▶ [EXERCISE]: Would you set down every entry shown below, precisely as written?

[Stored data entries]
:::

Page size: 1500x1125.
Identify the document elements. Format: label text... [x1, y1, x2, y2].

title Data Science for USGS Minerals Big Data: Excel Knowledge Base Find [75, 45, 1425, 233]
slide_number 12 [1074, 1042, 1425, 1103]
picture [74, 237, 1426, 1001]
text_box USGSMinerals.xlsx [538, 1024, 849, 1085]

:::

▶ [THE COMPLETED TASK]:
Page size: 1500x1125.
Identify the document elements. Format: label text... [x1, y1, x2, y2].

title Data Science for USGS Minerals Big Data: Excel Knowledge Base Find [75, 45, 1425, 233]
slide_number 12 [1074, 1042, 1425, 1103]
picture [74, 237, 1426, 1001]
text_box USGSMinerals.xlsx [538, 1024, 849, 1085]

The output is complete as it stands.